As previously announced, Google is ending several services, such as its ambitious collaboration tool Wave, medical records engine Google Health, Twitter competitor Google Buzz, Wikipedia-like aggregate Knol and PC file-searching tool Google Desktop.
This week, the Internet company sent e-mails to communicate its customers the ending of Health and Wave.
The Google Health service will be discontinued as of January 1, 2012. After that date, customers will no longer be able to access it, and 3rd-party services that they have linked to their Google Health profile(s) will no longer be able to send data to or receive data from those profile(s).
As an alternative, Google recommends customers to download or transfer to another online health service. However, for those that do not retrieved Google Health data before January 1, 2012, Google grantees that files will remain available for download for an additional year, through January 1, 2013.
About Google Wave, the company announced that it would no longer be developed as a separate product. As of January 31, 2012, all waves will be read-only, and the Wave service will be turned off on April 30, 2012. Customers will be able to continue exporting individual waves using the existing PDF export feature until the Google Wave service is turned off.
Earlier June, when announcing about the ending of Health and PowerMeter, Google has said that it was retiring these two products because they didn’t catch on the way Google would have hoped. Google PowerMeter was to be retired in September 16, 2011.

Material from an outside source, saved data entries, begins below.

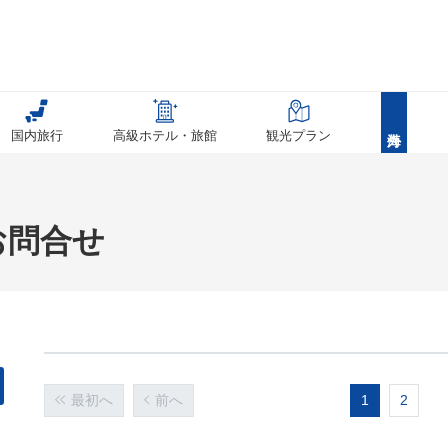
国内旅行
高級ホテル・旅館
観光プラン
お問合せ
最初へ
前へ
1
2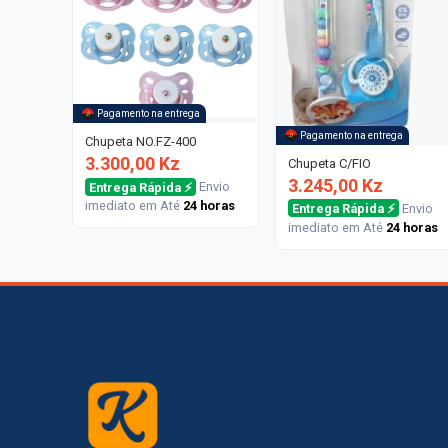
Pagamento na entrega
Pagamento na entrega
Chupeta NO.FZ-400
3.300,00 Kz
Chupeta C/FIO
3.245,00 Kz
Entrega Rápida ⚡
Envio
imediato em Até
24 horas
Entrega Rápida ⚡
Envio
imediato em Até
24 horas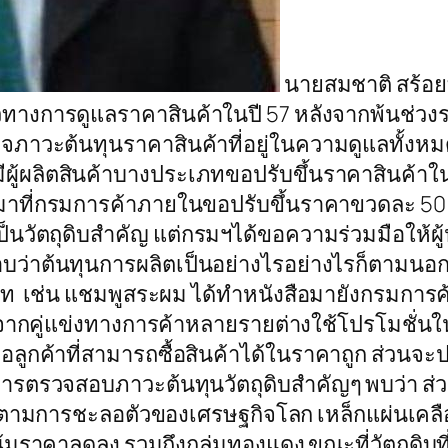
นายสมชาติ สร้อย
วทางการดูแลราคาสินค้าในปี 57 หลังจากพ้นช่วง
าวะต้นทุนราคาสินค้าที่อยู่ในความดูแลทั้งหมด 
ีผู้ผลิตสินค้าบางประเภทขอปรับขึ้นราคาสินค้าในป
งสือมาที่กรมการค้าภายในขอปรับขึ้นราคาขวดละ 50
่งเป็นวัตถุดิบสำคัญ แต่กรมฯได้ขอความร่วมมือให
รอบว่าต้นทุนการผลิตเป็นอย่างไรอย่างไรก็ตามน
ระเภท เช่น แชมพูสระผม ได้ทำหนังสือมายังกรมการ
จากคู่แข่งทางการค้าหลายรายต่างใช้โปรโมชั่นในก
ต่อลูกค้าที่สามารถซื้อสินค้าได้ในราคาถูก ส่วน
ตรวจสอบภาวะต้นทุนวัตถุดิบสำคัญๆ พบว่า ส่
ลงตามการชะลอตัวของเศรษฐกิจโลก เหล็กแผ่นเคลื
โน้มราคาลดลง รวมถึงกลุ่มทองแดง ขณะที่วัตถุดิบที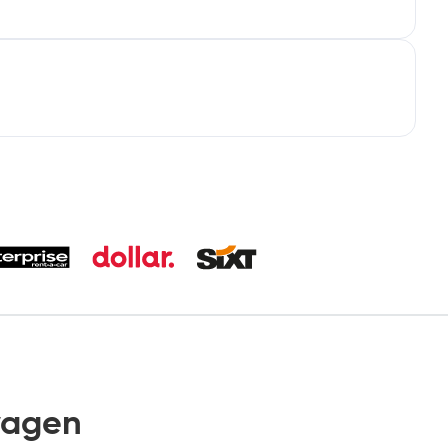
wagen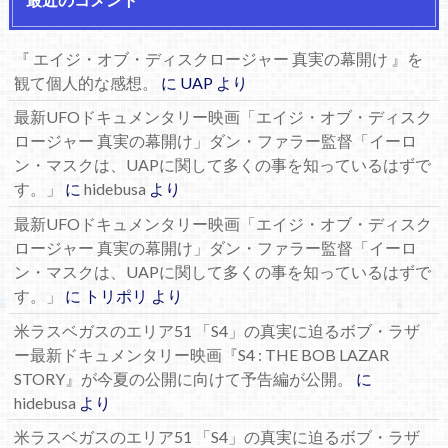
『 エイジ・オブ・ディスクロージャー 真実の幕開け 』を
観て個人的な感想。
に
UAP
より
最新UFOドキュメンタリー映画「エイジ・オブ・ディスク
ロージャー 真実の幕開け」ダン・ファラー監督「イーロ
ン・マスクは、UAPに関して多くの事を知っているはずで
す。」
に
hidebusa
より
最新UFOドキュメンタリー映画「エイジ・オブ・ディスク
ロージャー 真実の幕開け」ダン・ファラー監督「イーロ
ン・マスクは、UAPに関して多くの事を知っているはずで
す。」
に
トリポリ
より
米ラスベガスのエリア51 「S4」の真実に迫るボブ・ラザ
ー最新ドキュメンタリー映画『S4 : THE BOB LAZAR
STORY』が今夏の公開に向けて予告編が公開。
に
hidebusa
より
米ラスベガスのエリア51 「S4」の真実に迫るボブ・ラザ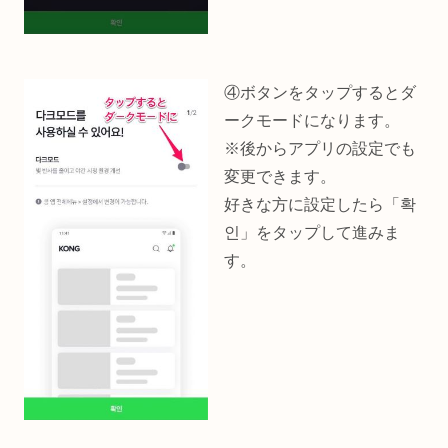
④ボタンをタップするとダ
ークモードになります。
※後からアプリの設定でも
変更できます。
好きな方に設定したら「확
인」をタップして進みま
す。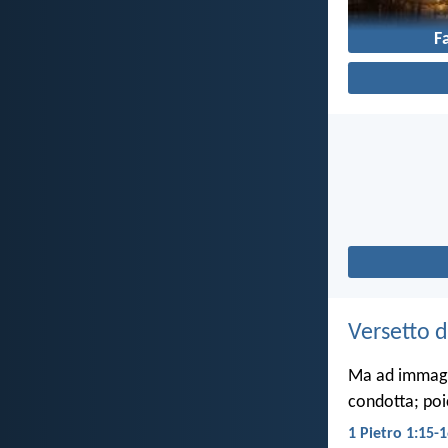
F
Versetto d
Ma ad immagin
condotta; poi
1 Pietro 1:15-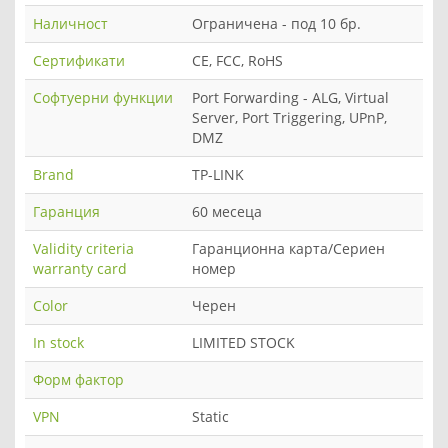
Наличност
Ограничена - под 10 бр.
Сертификати
CE, FCC, RoHS
Софтуерни функции
Port Forwarding - ALG, Virtual
Server, Port Triggering, UPnP,
DMZ
Brand
TP-LINK
Гаранция
60 месеца
Validity criteria
Гаранционна карта/Сериен
warranty card
номер
Color
Черен
In stock
LIMITED STOCK
Форм фактор
VPN
Static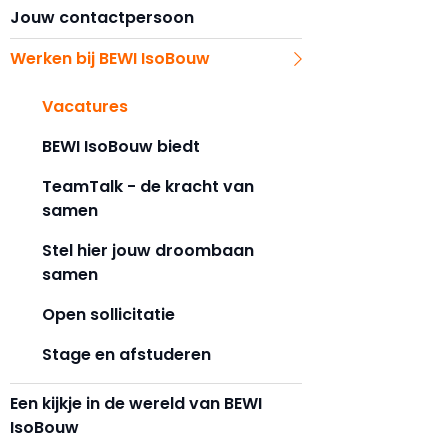
Jouw contactpersoon
Werken bij BEWI IsoBouw
Vacatures
BEWI IsoBouw biedt
TeamTalk - de kracht van
samen
Stel hier jouw droombaan
samen
Open sollicitatie
Stage en afstuderen
Een kijkje in de wereld van BEWI
IsoBouw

In September, Google announced that would be shutting down a number of products and merging others into existing products as features. This list includes Aardvark, Desktop, Fast Flip. Google Maps API for Flash, Pack, Web Security, Image Labeler, Notebook, Sidewiki and Subscribed Links. By that time, the company argueed that “it has never been afraid to try big, bold things, and that won’t change. And that Google will continue to take risks on interesting new technologies with a lot of potential. But by targeting resources more effectively, so it could focus on building world-changing products with a truly beautiful user experience”.